◆ Task statement
What is needed is every line of the material that contains "middle".

◆ Study material
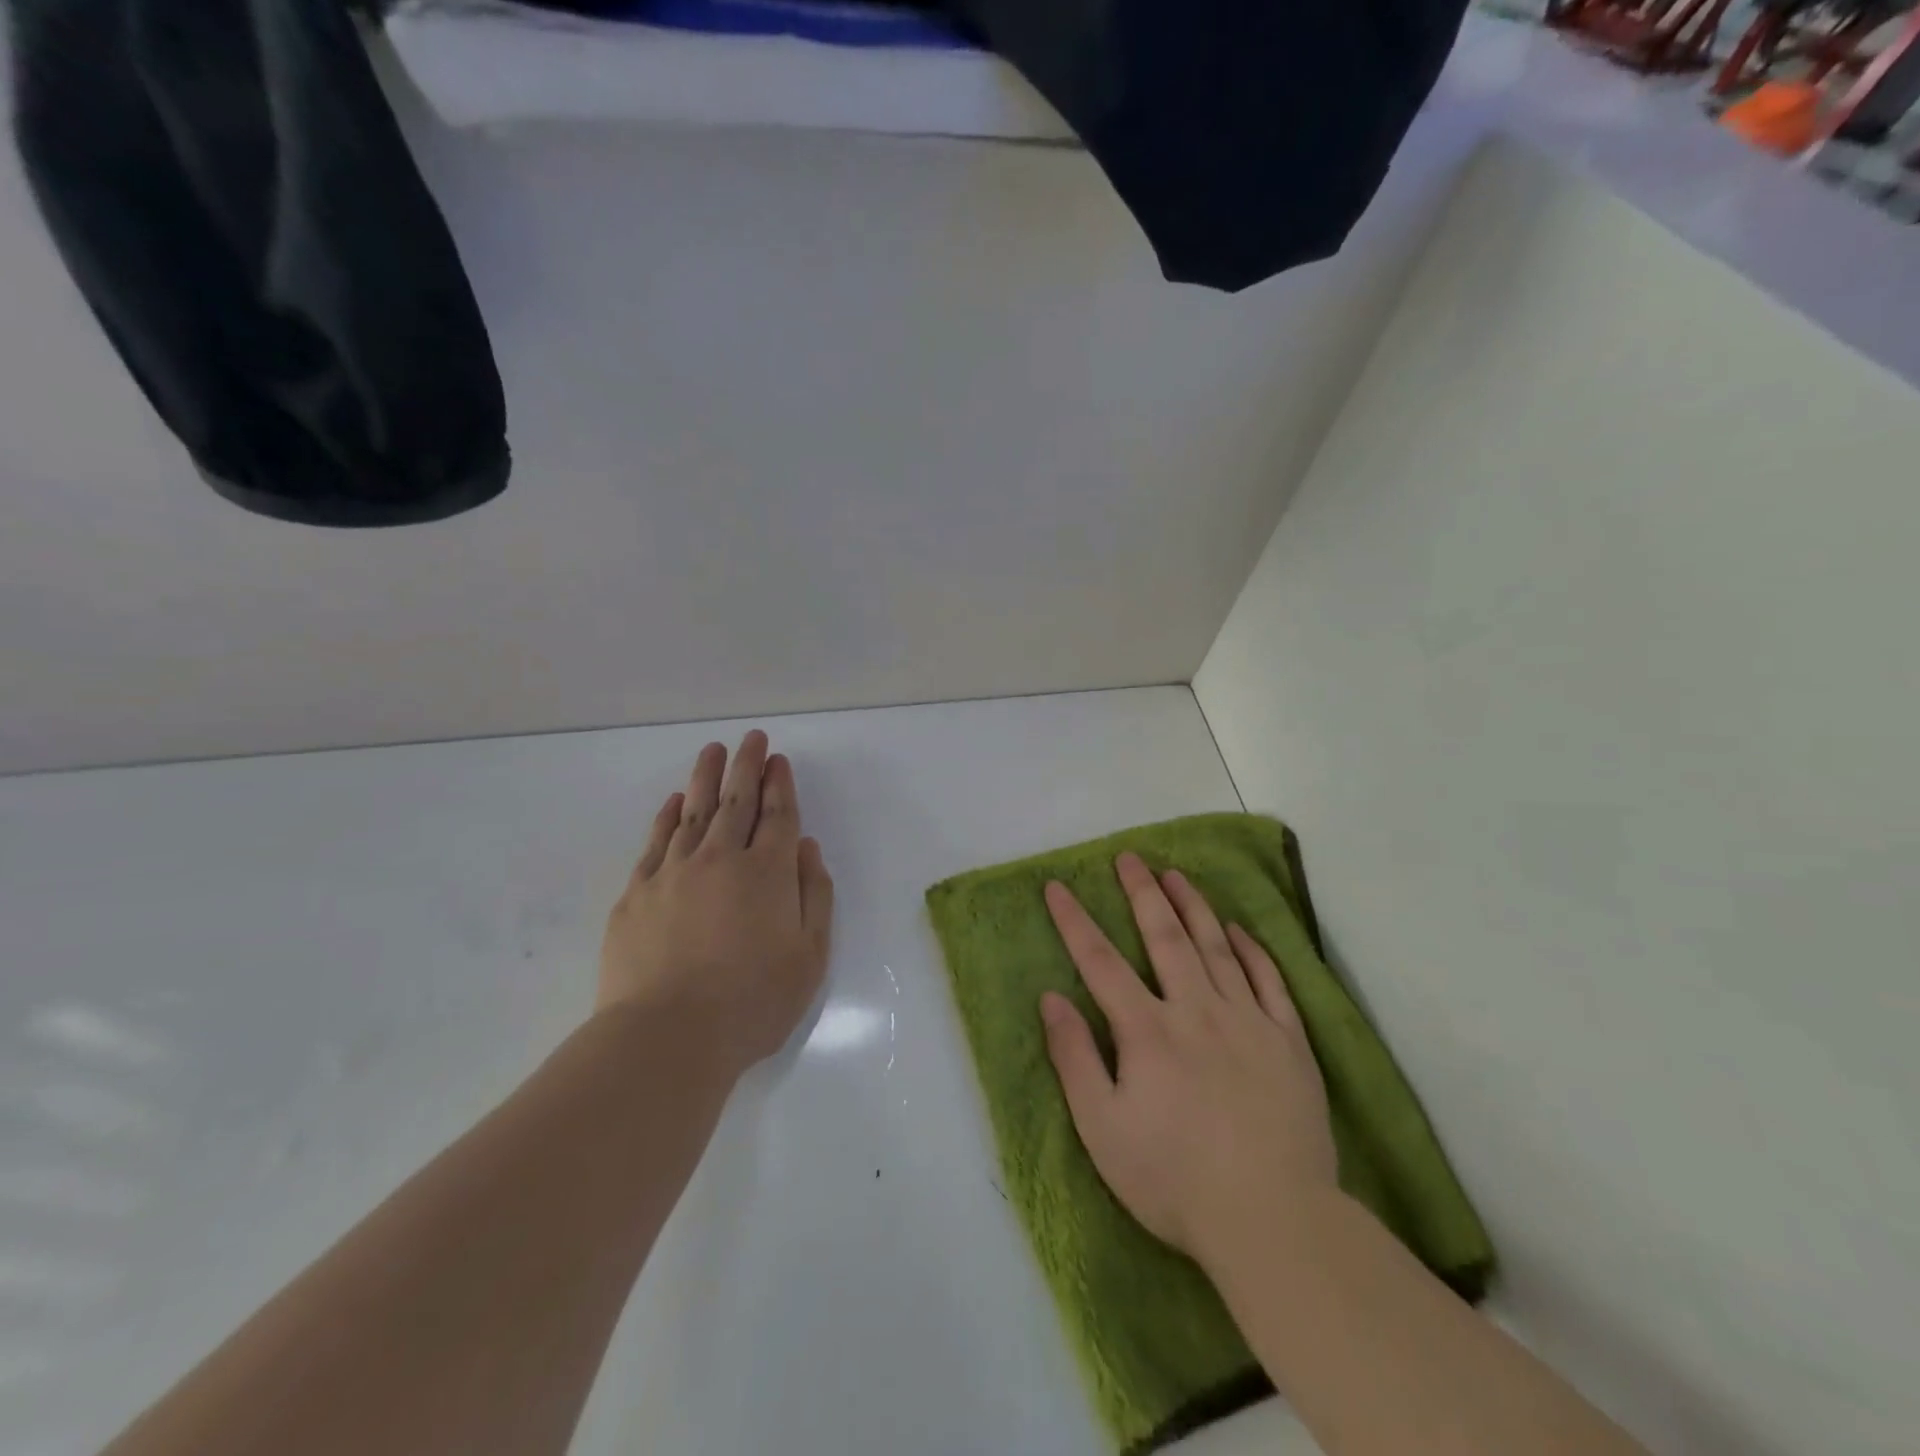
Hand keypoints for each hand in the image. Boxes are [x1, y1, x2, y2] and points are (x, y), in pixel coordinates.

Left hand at [598, 730, 833, 1077]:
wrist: (667, 1038)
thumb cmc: (752, 1002)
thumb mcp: (810, 957)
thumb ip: (814, 895)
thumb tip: (805, 848)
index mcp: (767, 873)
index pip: (777, 815)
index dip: (780, 784)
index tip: (779, 759)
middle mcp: (720, 860)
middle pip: (736, 802)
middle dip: (746, 766)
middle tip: (751, 738)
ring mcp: (673, 873)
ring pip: (693, 812)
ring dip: (706, 778)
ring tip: (713, 751)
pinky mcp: (637, 894)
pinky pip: (655, 841)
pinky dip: (667, 816)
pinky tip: (673, 802)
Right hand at [1039, 853, 1338, 1270]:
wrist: (1274, 1220)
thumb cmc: (1174, 1180)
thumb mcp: (1102, 1129)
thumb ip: (1074, 1058)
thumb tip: (1051, 997)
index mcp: (1148, 1031)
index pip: (1101, 962)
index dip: (1075, 921)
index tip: (1057, 886)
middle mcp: (1196, 1010)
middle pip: (1165, 937)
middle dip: (1142, 893)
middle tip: (1129, 857)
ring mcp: (1248, 1022)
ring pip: (1217, 947)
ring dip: (1193, 906)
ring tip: (1176, 874)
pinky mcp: (1288, 1042)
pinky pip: (1270, 981)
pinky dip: (1252, 950)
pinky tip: (1239, 930)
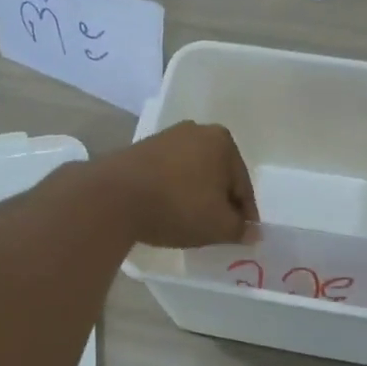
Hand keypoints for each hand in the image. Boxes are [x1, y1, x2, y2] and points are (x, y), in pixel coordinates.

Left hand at [94, 122, 256, 248]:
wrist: (113, 197)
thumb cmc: (177, 206)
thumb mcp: (218, 225)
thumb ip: (240, 229)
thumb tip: (253, 232)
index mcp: (222, 141)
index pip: (243, 185)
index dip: (245, 214)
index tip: (242, 235)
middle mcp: (196, 131)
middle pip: (218, 176)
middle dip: (219, 201)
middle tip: (217, 230)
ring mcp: (166, 137)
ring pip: (192, 174)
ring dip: (195, 196)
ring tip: (190, 224)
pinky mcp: (140, 149)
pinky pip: (168, 175)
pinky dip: (173, 192)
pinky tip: (167, 211)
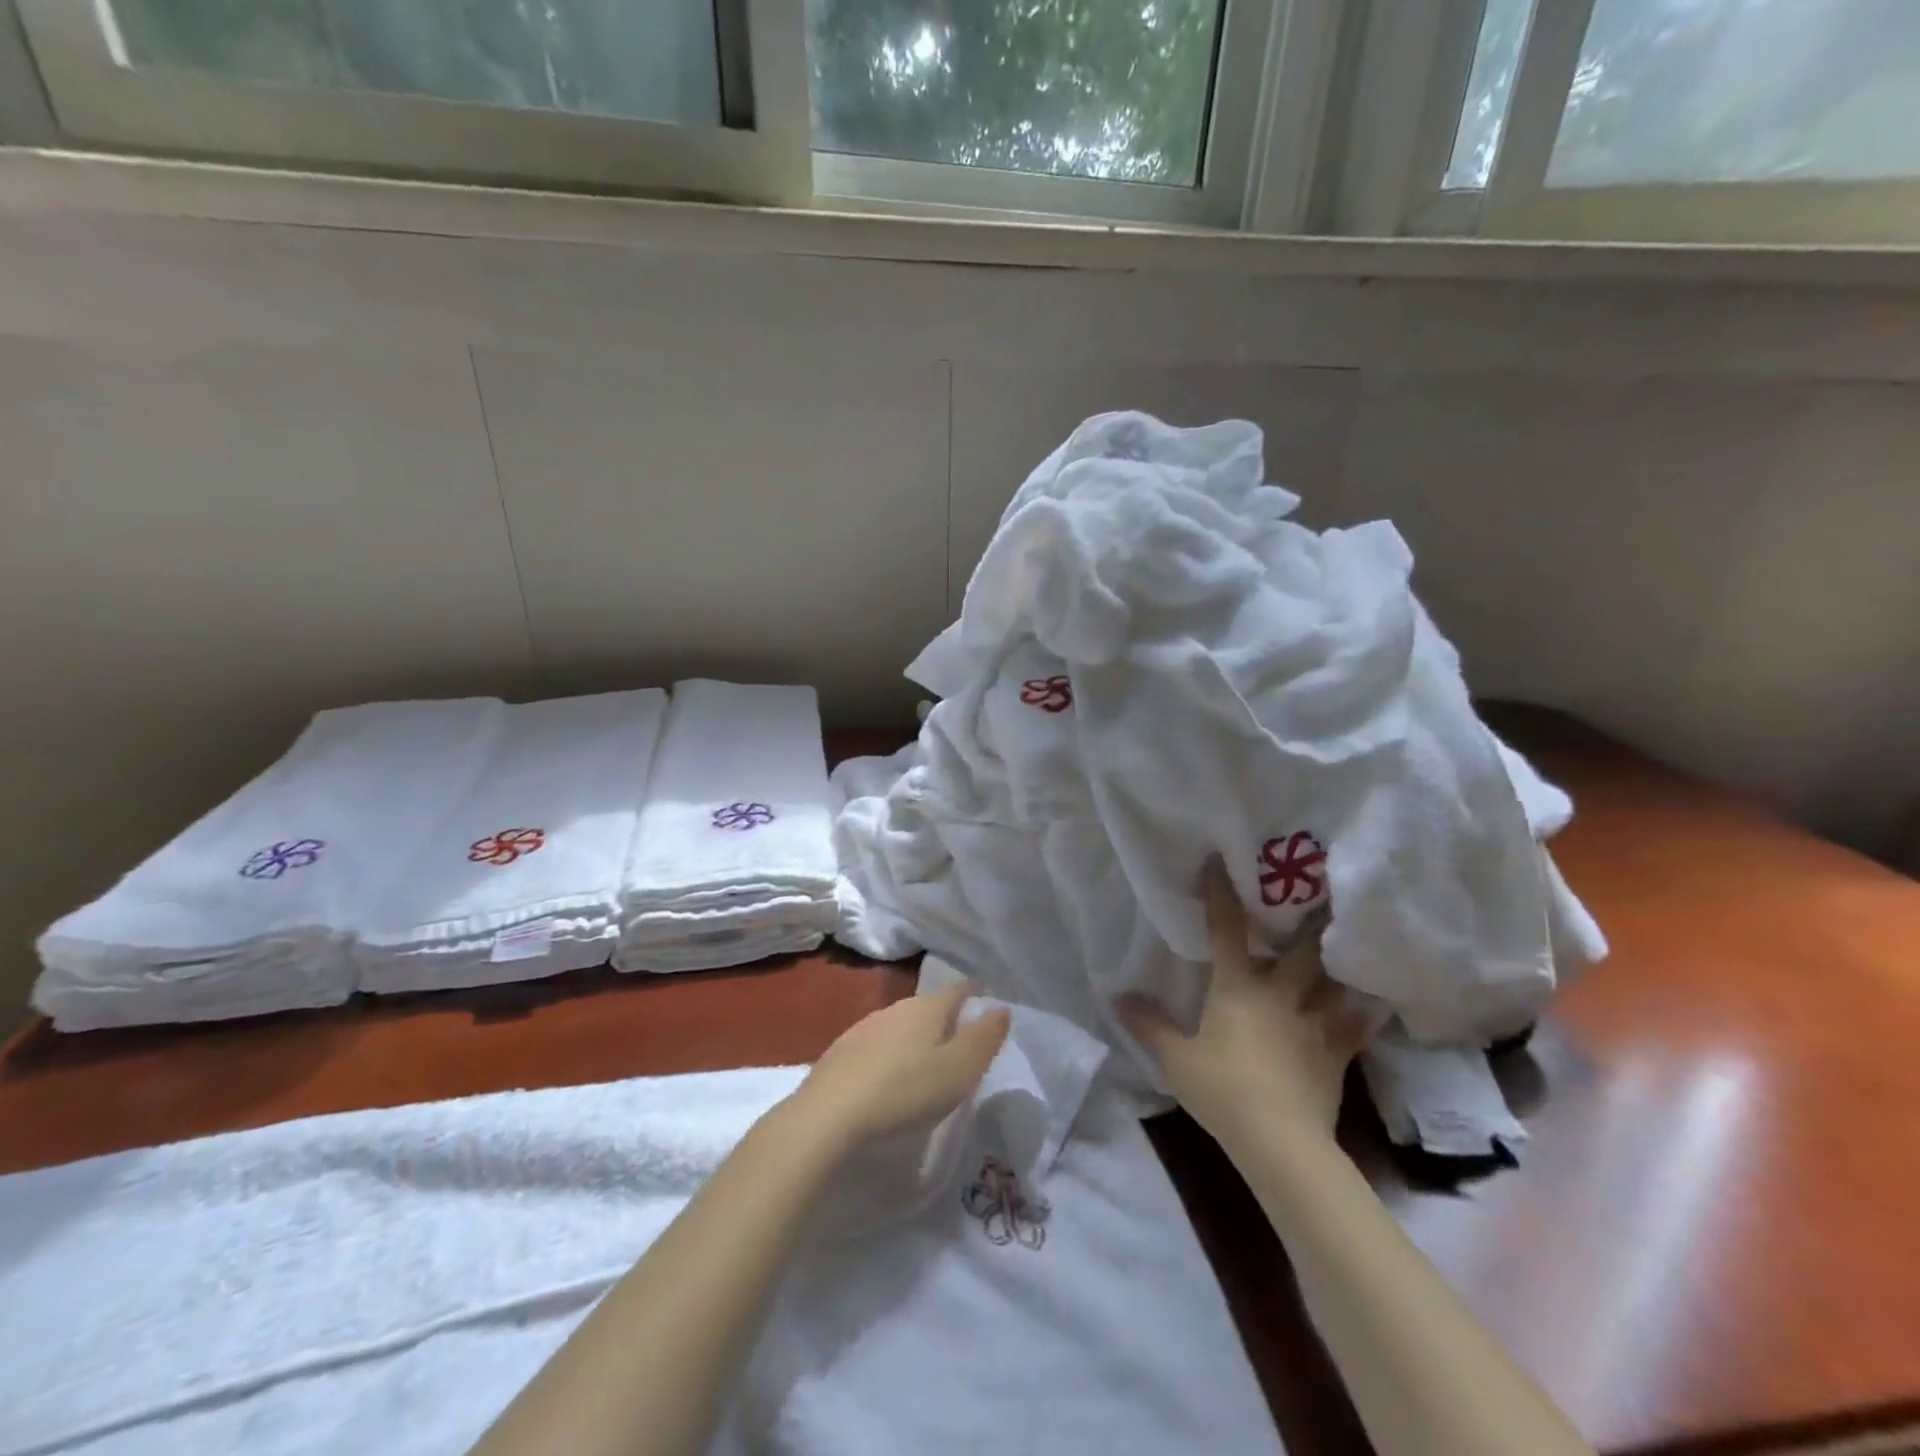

◆ Response to this task
middle mcp: (720, 860)
middle pip: (736, 802)
middle dip: (746, 766)
middle tip: (751, 738)
middle mcp: (1196, 1010)
middle pip: (1165, 937)
middle dip: (1142, 893)
middle tip: (1129, 857)
middle mcp: (196, 131)
middle pip: (218, 176)
middle dip: (219, 201)
middle tip: (217, 230)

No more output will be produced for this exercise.